Caregiver Joyce (left) and her mother, Celine Fernandez, in a hospital ward. Is the dogmatic insistence on four, six, or eight-bed wards necessary helpful for people with dementia and their caregivers?

Walls are not a luxury

By Jeremy Boo and Lee Xian Jie

The Ministry of Health has decided that it cannot provide subsidies for residents in Jade Circle, which was going to be a nursing home for people with dementia which planned to only provide single or twin rooms. Consequently, plans to build Jade Circle have been shelved.

The Ministry’s justification for their decision was that single or double-bedded rooms are “hard to scale or to be financially sustainable, if applied to the rest of the aged care sector”. Another suggested reason is that MOH did not want to be seen as subsidising a ‘luxury’ with taxpayers’ money. Eight-bed rooms are the norm in Singapore.

Privacy as good medical practice

Walls are not a luxury for people with dementia. When we were working on Before We Forget, a documentary project on dementia care in Singapore, we visited numerous nursing homes with dementia wards around the island. Hope Resident Living Area, part of Peacehaven Nursing Home’s collaboration with the Lien Foundation, struck us with the exceptional amount of freedom it afforded to people with dementia.

We stayed a night with one of their residents and saw over the weeks we were with him how his room was a sanctuary of sorts to him. The privacy mattered. When he got too tired from the bustle and watching eyes in the common area, he could retire to his room briefly. It was the same for the other residents.

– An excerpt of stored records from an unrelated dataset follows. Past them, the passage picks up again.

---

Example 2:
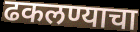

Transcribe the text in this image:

ढकलण्याचा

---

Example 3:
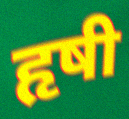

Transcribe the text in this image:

हृषी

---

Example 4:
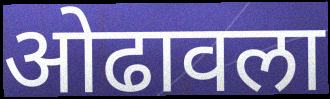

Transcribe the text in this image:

ओढावला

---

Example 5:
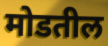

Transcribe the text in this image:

मोडतील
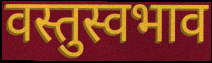
वस्तुस्वभाव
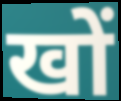
खों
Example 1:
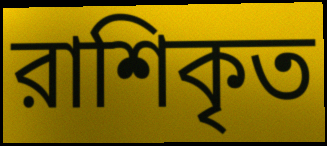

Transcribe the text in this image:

রাশিকৃত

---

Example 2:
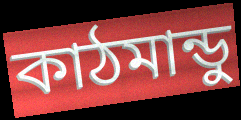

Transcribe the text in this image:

কাঠমান্ডু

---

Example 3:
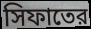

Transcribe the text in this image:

সিফাতের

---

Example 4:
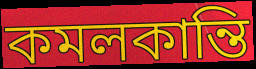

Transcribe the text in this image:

কমলকান্তি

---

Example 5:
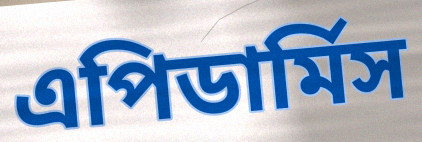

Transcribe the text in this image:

এপিডার্মিস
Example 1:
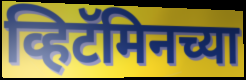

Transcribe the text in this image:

व्हिटॅमिनच्या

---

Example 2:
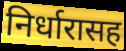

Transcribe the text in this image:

निर्धारासह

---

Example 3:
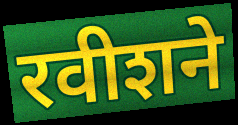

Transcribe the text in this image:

रवीशने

People with dementia get easily disoriented by unfamiliar faces and they easily confuse identical beds and cupboards. When they get disorientated and confused, people with dementia often express their discomfort through disruptive behaviour.

On the other hand, when people with dementia are given personal spaces which they can personalise and grow familiar with, they act out in frustration less frequently. We saw at Hope how decreased incidents of frustration has a ripple effect of building a calming, stable atmosphere, which in turn leads to fewer emotional outbursts and other disruptive incidents.

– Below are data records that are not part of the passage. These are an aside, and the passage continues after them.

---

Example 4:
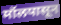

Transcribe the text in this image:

मॉलपासून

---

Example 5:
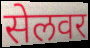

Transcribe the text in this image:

सेलवर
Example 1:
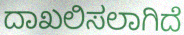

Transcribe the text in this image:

ದಾಖಲಿಸಲಾಗಿದೆ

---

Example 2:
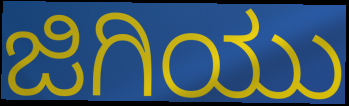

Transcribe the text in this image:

ಜಿಗಿಯು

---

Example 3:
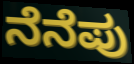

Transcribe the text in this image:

ನೆನೆಪು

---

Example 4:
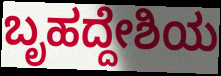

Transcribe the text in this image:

ಬೃಹದ್ದೇಶಿಯ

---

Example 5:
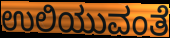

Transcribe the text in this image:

ಉಲಿಯುವಂತೆ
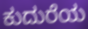
ಕುದುರೆಯ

The Ministry said in its 1993 White Paper that a “good basic medical package…will reflect up-to-date good medical practice. It will contain essential and cost-effective medical treatment of proven value. The treatment will be delivered without frills.”

Providing personal space is essential for people with dementia and can be considered good medical practice today.

In an article for Progress in Neurology and Psychiatry, psychiatrists Krishnamoorthy and Anderson wrote:

People with dementia need an environment in which they can explore and find their own personal space. Most people with dementia present little problem when left to their own devices. Environments that are restrictive can cause challenging behaviour because conflict arises from people getting in each other’s way. They may think other people are inhabiting ‘their house’ and try to eject them.

Another study has shown that people with lower cognitive strength adapt poorly to environmental stressors; sound in particular agitates people with dementia.

Curtains as walls?

Some may argue that curtains can give people with dementia the privacy and personal space they require. When we filmed Celine Fernandez who was warded for a stroke, her daughter kept the curtains closed almost permanently. Curtains helped to reduce the distraction and anxiety that Celine faced with the constant movement in the hospital ward.

But curtains are not walls. As Lien Foundation’s Lee Poh Wah has pointed out, there is a difference between staying in a hospital for the short term and living in a home for the remainder of one’s life. Curtains cannot give a sense of personal space and security that walls can. When Celine finally returned home from the hospital, it was the first time in 90 days that she slept without waking intermittently.

Are curtains cheaper?

Cost cannot be a reason to choose curtains over walls for nursing homes, especially those for people with dementia. The Ministry has said that single or double-bedded rooms are “hard to scale” and would not be “financially sustainable”.

We find this reason confounding.

The additional cost of building single or double-bedded rooms in Jade Circle would have been borne by private foundations. Jade Circle’s nursing home fees before subsidies are estimated to be between $2,800 to $3,500 a month.

This is not higher than other nursing homes, which have fees ranging from $1,200 to $3,500. It is not more expensive for residents to live in Jade Circle than another subsidised nursing home.

On the contrary, if giving personal space to people with dementia minimises “challenging behaviour”, then giving them personal space paradoxically reduces costs because less nursing intervention will be needed.

Ultimately, the Ministry needs to decide if it will heed the recommendations it set out in 1993. We must consider the needs of people and not ignore them in favour of arbitrary policy guidelines which might have been ideal for medical conditions prevalent 20 years ago.

Jeremy Boo and Lee Xian Jie launched Before We Forget to start conversations about dementia in Singapore in 2011. A documentary of the same title is available online for free.